Ardrahan Farmstead Cheese

Ardrahan Farmstead Cheese

Across the wide Atlantic in a place called County Cork, Mary Burns has been making Ardrahan Farmstead Cheese for the past 30 years. Ardrahan, the pride of the Burns family and one of the great Irish cheeses, feels traditional, like a common lullaby or a national dish. Its friendly coating of rusty-orange B. linens creates a mild pungency—think aromas of barnyard and gym socks—while underneath lies a buttery, meaty paste evoking milk from happy cows and summer days spent skipping stones at the seashore.

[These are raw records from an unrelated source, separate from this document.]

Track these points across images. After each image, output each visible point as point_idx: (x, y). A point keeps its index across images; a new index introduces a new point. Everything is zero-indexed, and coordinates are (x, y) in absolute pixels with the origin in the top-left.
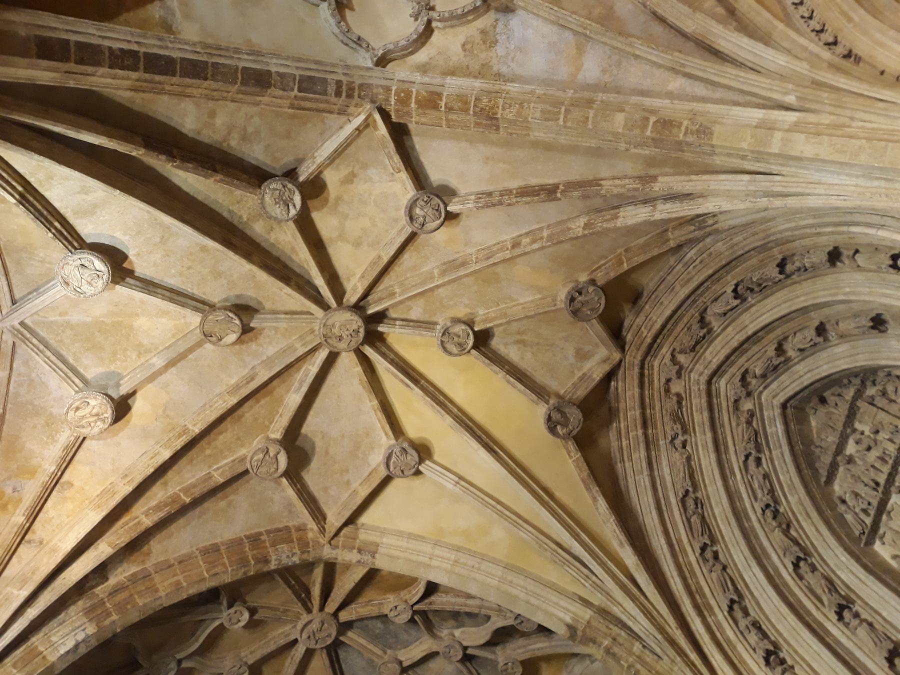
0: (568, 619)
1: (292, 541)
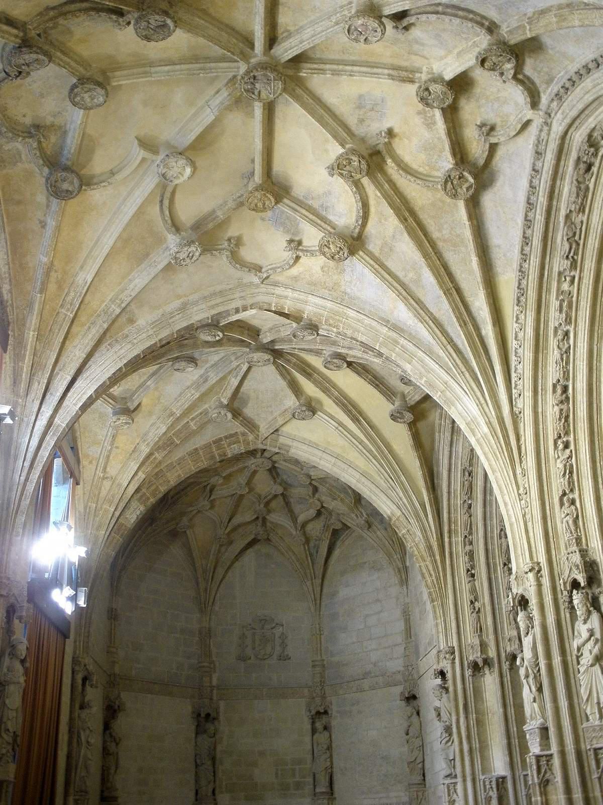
0: (389, 512)
1: (240, 442)
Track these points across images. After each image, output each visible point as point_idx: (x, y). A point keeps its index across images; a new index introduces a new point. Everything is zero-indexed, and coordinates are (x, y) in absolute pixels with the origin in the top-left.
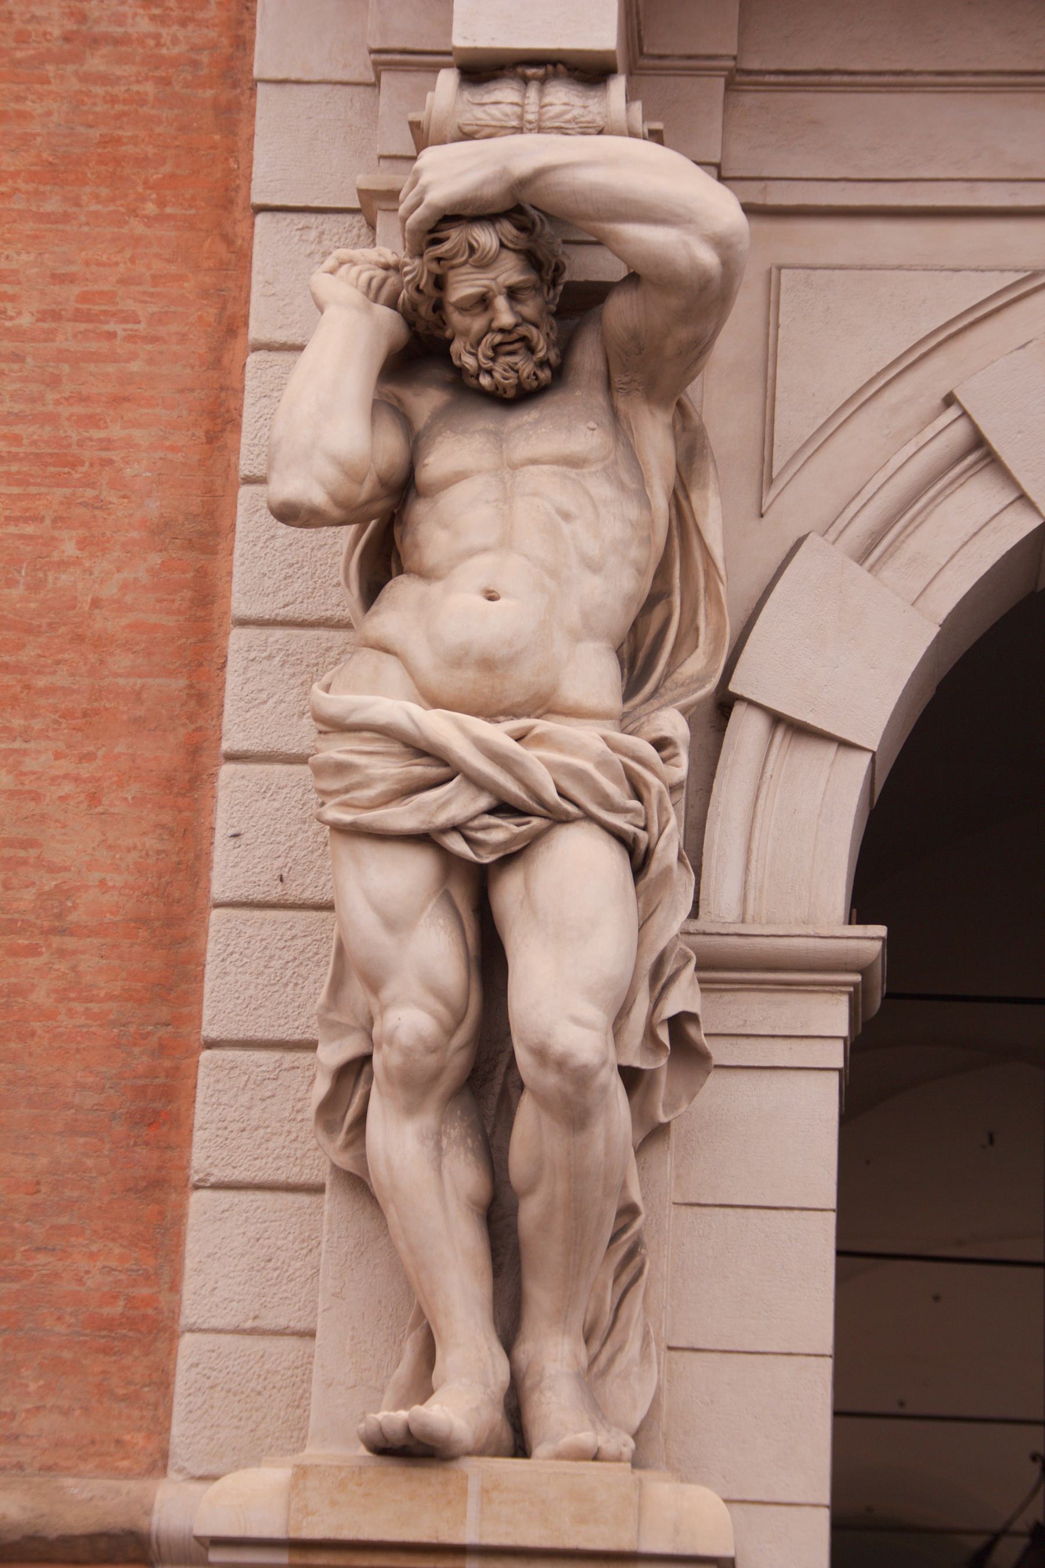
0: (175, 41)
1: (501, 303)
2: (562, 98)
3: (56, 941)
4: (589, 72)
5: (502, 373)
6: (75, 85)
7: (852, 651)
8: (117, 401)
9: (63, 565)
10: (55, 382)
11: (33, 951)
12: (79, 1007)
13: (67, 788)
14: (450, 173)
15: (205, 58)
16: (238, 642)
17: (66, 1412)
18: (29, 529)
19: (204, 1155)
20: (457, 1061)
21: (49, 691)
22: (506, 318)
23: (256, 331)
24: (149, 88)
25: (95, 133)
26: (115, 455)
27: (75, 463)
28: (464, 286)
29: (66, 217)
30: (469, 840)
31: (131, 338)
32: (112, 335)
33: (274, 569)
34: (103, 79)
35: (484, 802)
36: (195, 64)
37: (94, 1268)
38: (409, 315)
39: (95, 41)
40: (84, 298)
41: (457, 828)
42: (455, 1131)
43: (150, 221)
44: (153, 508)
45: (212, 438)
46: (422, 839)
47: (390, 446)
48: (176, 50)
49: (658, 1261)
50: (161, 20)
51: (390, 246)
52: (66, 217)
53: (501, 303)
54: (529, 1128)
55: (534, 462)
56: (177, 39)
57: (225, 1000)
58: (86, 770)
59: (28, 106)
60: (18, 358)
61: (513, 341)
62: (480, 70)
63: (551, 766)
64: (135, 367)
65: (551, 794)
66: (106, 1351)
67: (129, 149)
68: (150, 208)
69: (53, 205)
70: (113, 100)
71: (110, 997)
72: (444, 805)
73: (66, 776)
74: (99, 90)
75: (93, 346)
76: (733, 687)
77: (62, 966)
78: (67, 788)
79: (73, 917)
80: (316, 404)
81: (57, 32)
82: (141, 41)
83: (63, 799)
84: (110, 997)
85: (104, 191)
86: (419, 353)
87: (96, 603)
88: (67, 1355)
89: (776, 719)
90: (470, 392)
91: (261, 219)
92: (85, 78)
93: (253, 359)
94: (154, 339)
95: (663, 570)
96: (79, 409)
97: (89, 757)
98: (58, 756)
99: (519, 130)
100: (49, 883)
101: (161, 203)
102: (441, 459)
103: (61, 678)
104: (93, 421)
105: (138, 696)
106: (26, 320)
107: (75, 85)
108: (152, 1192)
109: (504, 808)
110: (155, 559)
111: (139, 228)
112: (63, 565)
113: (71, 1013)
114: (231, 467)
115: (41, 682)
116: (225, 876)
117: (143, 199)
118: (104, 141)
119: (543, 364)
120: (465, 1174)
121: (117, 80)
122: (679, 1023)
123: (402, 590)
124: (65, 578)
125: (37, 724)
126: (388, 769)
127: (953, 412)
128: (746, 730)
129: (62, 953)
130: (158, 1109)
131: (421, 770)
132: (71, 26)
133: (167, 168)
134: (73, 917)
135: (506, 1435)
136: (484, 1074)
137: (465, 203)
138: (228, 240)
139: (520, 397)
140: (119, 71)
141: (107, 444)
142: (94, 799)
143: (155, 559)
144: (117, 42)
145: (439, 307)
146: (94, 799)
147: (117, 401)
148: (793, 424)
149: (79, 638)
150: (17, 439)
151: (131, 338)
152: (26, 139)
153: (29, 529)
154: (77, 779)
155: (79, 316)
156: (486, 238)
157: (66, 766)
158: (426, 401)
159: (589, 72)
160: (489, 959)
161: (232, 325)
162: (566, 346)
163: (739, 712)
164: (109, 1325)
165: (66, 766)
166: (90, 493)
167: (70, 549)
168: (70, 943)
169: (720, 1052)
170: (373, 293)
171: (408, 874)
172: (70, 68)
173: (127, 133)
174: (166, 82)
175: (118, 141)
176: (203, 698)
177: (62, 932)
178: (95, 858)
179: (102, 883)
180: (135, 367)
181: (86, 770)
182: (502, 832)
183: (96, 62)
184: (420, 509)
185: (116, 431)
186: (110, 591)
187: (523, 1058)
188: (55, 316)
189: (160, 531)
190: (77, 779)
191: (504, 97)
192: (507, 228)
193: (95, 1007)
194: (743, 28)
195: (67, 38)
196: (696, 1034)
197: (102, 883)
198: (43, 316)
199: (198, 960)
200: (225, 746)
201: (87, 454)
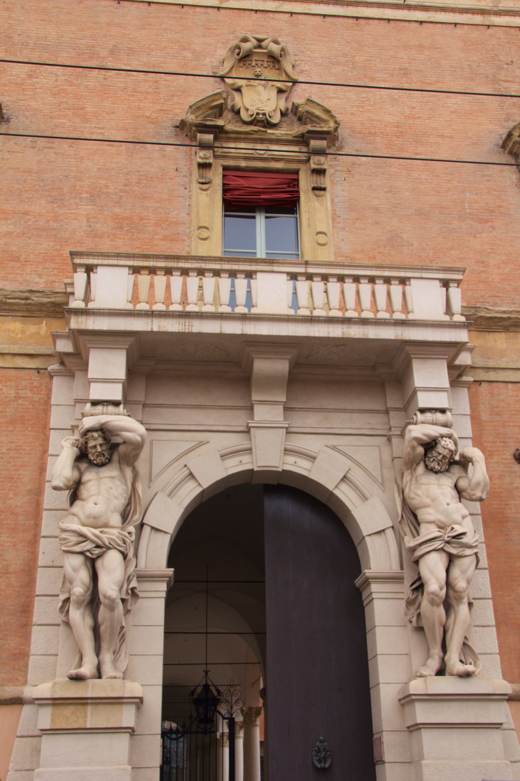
0: (36, 397)
1: (98, 447)
2: (111, 408)
3: (6, 575)
4: (116, 404)
5: (98, 460)
6: (16, 406)
7: (167, 514)
8: (22, 466)
9: (10, 499)
10: (9, 462)
12: (10, 589)
13: (9, 544)
14: (89, 422)
15: (42, 401)
16: (45, 514)
17: (6, 673)
18: (3, 492)
19: (36, 618)
20: (88, 598)
21: (5, 524)
22: (99, 449)
23: (50, 452)
24: (31, 406)
25: (20, 415)
26: (21, 477)
27: (13, 478)
28: (91, 444)
29: (13, 431)
30: (91, 553)
31: (25, 454)
32: (21, 453)
33: (52, 499)
34: (22, 405)
35: (94, 545)
36: (40, 402)
37: (13, 643)
38: (80, 449)
39: (20, 398)
40: (16, 446)
41: (88, 551)
42: (87, 612)
43: (30, 431)
44: (29, 487)
45: (41, 473)
46: (81, 553)
47: (76, 474)
48: (36, 399)
49: (128, 638)
50: (34, 394)
51: (77, 436)
52: (13, 431)
53: (98, 447)
54: (102, 611)
55: (105, 477)
56: (36, 397)
57: (40, 587)
58: (13, 540)
59: (7, 410)
60: (2, 458)
61: (101, 454)
62: (95, 403)
63: (108, 538)
64: (26, 459)
65: (107, 544)
66: (15, 660)
67: (26, 418)
68: (30, 429)
69: (11, 428)
70: (23, 409)
71: (17, 587)
72: (86, 546)
73: (9, 541)
74: (21, 407)
75: (17, 455)
76: (144, 521)
77: (7, 580)
78: (9, 544)
79: (10, 570)
80: (61, 466)
81: (13, 396)
82: (29, 397)
83: (8, 546)
84: (17, 587)
85: (21, 426)
86: (82, 456)
87: (16, 506)
88: (6, 661)
89: (153, 528)
90: (92, 464)
91: (52, 431)
92: (18, 404)
93: (49, 458)
94: (29, 454)
95: (130, 499)
96: (14, 468)
97: (14, 537)
98: (8, 537)
99: (102, 414)
100: (5, 563)
101: (32, 428)
102: (87, 477)
103: (9, 522)
104: (17, 470)
105: (24, 525)
106: (4, 451)
107: (16, 406)
108: (25, 627)
109: (98, 546)
110: (28, 497)
111: (27, 432)
112: (10, 499)
113: (9, 590)
114: (44, 479)
115: (5, 522)
116: (42, 561)
117: (28, 427)
118: (21, 416)
119: (107, 459)
120: (89, 621)
121: (24, 405)
122: (133, 589)
123: (78, 503)
124: (10, 501)
126: (74, 539)
127: (186, 468)
128: (146, 530)
129: (7, 578)
130: (26, 610)
131: (81, 539)
132: (16, 395)
133: (34, 421)
134: (10, 570)
135: (97, 674)
136: (93, 601)
137: (92, 428)
138: (45, 435)
139: (102, 465)
140: (25, 403)
141: (19, 475)
142: (15, 546)
143: (28, 497)
144: (24, 398)
145: (86, 448)
146: (15, 546)
147: (22, 466)
148: (155, 470)
149: (12, 513)
151: (25, 454)
152: (6, 416)
153: (3, 492)
154: (11, 542)
155: (15, 450)
156: (96, 435)
157: (10, 539)
158: (83, 466)
159: (116, 404)
160: (94, 577)
161: (45, 451)
162: (111, 455)
163: (145, 526)
164: (15, 654)
165: (10, 539)
166: (16, 484)
167: (11, 495)
168: (9, 575)
169: (141, 595)
170: (73, 445)
171: (78, 560)
172: (15, 403)
173: (26, 415)
174: (34, 405)
175: (24, 416)
176: (37, 525)
177: (7, 573)
178: (15, 558)
179: (16, 563)
180: (26, 459)
181: (13, 540)
182: (97, 551)
183: (20, 402)
184: (82, 487)
185: (21, 472)
186: (19, 504)
187: (101, 597)
188: (10, 450)
189: (30, 491)
190: (11, 542)
191: (99, 408)
192: (100, 433)
193: (14, 589)
194: (146, 396)
195: (15, 397)
196: (136, 591)
197: (16, 563)
198: (8, 450)
199: (35, 578)
200: (42, 535)
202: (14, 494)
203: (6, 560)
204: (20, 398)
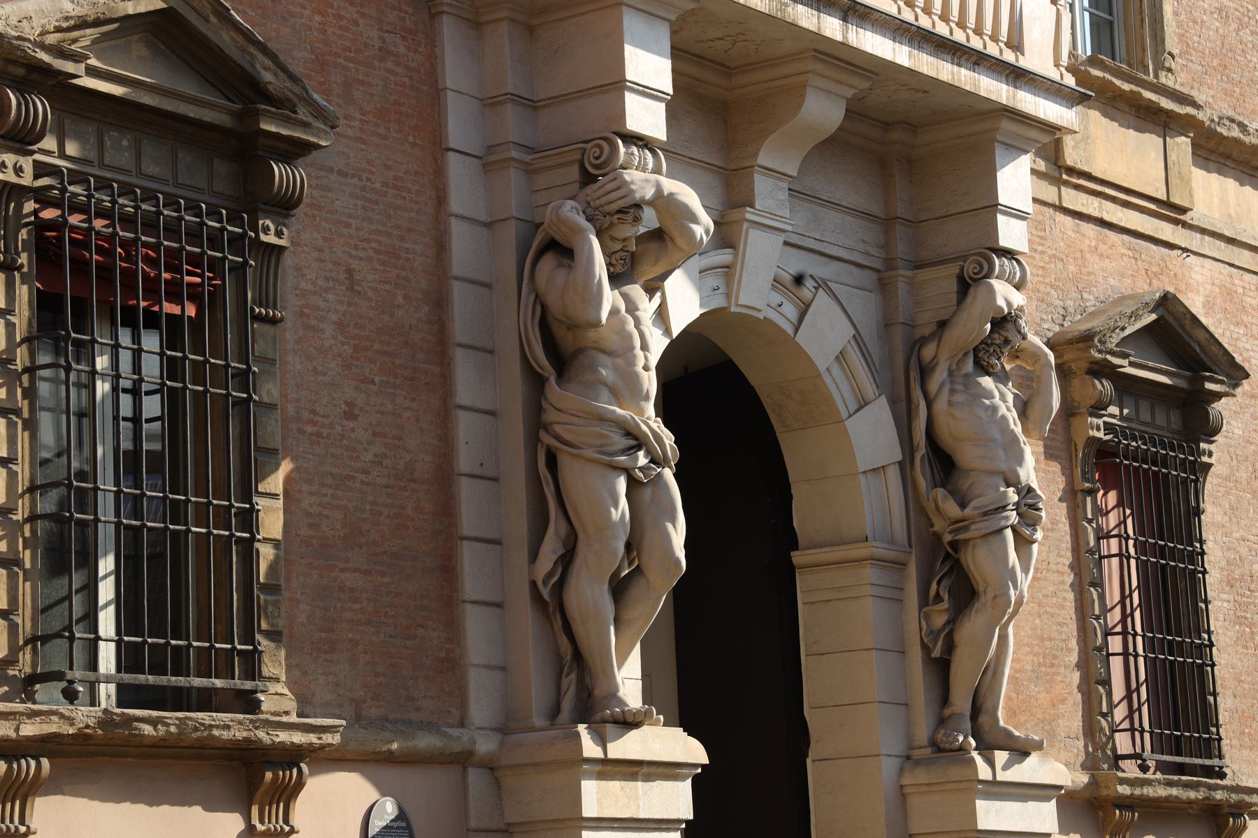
8: (410, 230)
9: (399, 306)
11: (405, 489)
24: (406, 80)
25: (393, 98)
27: (399, 258)
58: (414, 405)
60: (377, 203)
68: (411, 139)
69: (382, 131)
75: (400, 202)
87: (410, 326)
92: (387, 70)
97: (413, 400)
106: (378, 185)
124: (400, 313)
125: (398, 382)
141: (408, 251)
147: (410, 230)
150: (380, 243)
152: (372, 95)
155: (395, 187)
167: (400, 300)
180: (413, 215)
201: (403, 254)
202: (405, 297)
203: (409, 452)
204: (389, 53)
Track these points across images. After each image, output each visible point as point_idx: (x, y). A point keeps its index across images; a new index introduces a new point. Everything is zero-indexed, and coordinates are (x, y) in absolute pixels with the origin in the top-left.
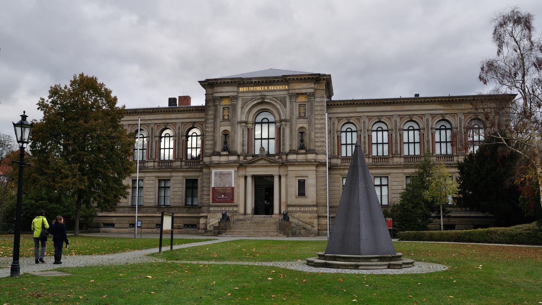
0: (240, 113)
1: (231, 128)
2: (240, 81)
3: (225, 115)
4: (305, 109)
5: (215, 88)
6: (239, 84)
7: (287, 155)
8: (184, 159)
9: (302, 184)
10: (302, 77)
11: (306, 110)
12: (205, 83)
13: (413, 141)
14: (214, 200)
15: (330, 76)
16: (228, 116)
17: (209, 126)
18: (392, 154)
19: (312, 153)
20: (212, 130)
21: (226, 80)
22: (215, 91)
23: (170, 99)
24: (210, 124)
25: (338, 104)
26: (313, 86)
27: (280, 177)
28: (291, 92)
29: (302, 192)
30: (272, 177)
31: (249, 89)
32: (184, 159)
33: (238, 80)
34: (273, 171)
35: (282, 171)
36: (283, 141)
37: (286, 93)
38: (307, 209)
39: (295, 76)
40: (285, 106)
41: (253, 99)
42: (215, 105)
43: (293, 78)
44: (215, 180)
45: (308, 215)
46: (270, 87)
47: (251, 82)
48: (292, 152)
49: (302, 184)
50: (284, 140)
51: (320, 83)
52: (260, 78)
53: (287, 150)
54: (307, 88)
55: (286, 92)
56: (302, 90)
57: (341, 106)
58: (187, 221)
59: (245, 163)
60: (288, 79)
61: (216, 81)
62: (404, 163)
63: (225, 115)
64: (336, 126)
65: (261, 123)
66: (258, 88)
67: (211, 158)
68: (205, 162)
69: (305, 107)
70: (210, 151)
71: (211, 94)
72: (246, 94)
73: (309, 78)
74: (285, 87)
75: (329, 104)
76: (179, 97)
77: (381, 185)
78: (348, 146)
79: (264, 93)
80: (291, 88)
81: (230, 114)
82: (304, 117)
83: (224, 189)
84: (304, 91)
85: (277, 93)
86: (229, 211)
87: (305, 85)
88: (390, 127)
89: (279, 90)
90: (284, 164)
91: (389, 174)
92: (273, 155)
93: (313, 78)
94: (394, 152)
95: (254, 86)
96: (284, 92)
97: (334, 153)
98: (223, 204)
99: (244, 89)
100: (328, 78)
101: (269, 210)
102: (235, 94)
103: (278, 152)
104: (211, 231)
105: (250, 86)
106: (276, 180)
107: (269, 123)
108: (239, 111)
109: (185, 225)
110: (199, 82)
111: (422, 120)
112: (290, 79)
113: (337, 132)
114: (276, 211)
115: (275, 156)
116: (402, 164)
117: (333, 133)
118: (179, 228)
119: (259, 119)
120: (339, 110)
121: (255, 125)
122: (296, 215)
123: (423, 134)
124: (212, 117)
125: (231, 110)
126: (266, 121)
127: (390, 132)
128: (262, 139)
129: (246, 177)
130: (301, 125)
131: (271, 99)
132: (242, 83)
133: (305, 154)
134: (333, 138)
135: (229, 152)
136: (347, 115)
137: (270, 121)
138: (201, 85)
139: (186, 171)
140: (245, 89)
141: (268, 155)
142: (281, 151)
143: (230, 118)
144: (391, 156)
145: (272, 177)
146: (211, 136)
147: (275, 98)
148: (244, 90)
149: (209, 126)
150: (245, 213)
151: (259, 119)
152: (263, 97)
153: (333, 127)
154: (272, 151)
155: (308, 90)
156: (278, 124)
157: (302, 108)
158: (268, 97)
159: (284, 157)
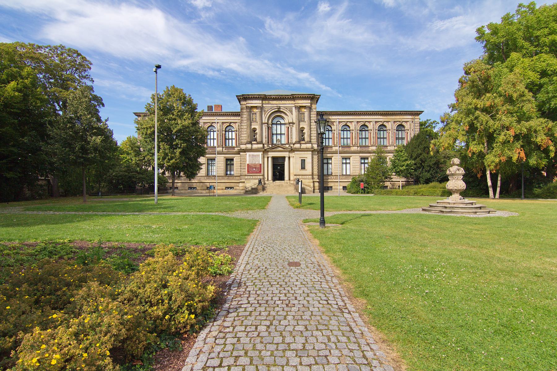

If that's a little too idyllic for you, you're in luck. Ardrahan is also pleasantly subversive. The hallmark grittiness of washed rinds (Ardrahan being one of many) reminds us that where there is sea, there is stone, rock, and sand. A bold bitterness courses through the cheese, at first obscuring the milder flavors but ultimately rounding them out. The milk of the Burns family’s cows is rich, with a sweet creaminess that shines through and renders the finished product eminently edible. As the Daily Telegraph once put it, Ardrahan is fit for the large appetite of a trencherman.

Philomena reminds us of the grave importance of portion control

Speaking of Philomena, a traditional yet open-to-new-ways-of-thinking Irish woman played to annoying perfection by Dame Judi Dench, she (I’m sure of it) loves Ardrahan. A wholesome classic that’s just enough outside the box to send a thrill down Philomena’s spine? Nachos, omelettes, and romance novels be damned, artisan cheese is next on her list (in moderation, of course).

For exemplifying the gustatory spirit of Ireland and being a radical-traditional product the whole family can enjoy, my cheese for Philomena is Ardrahan.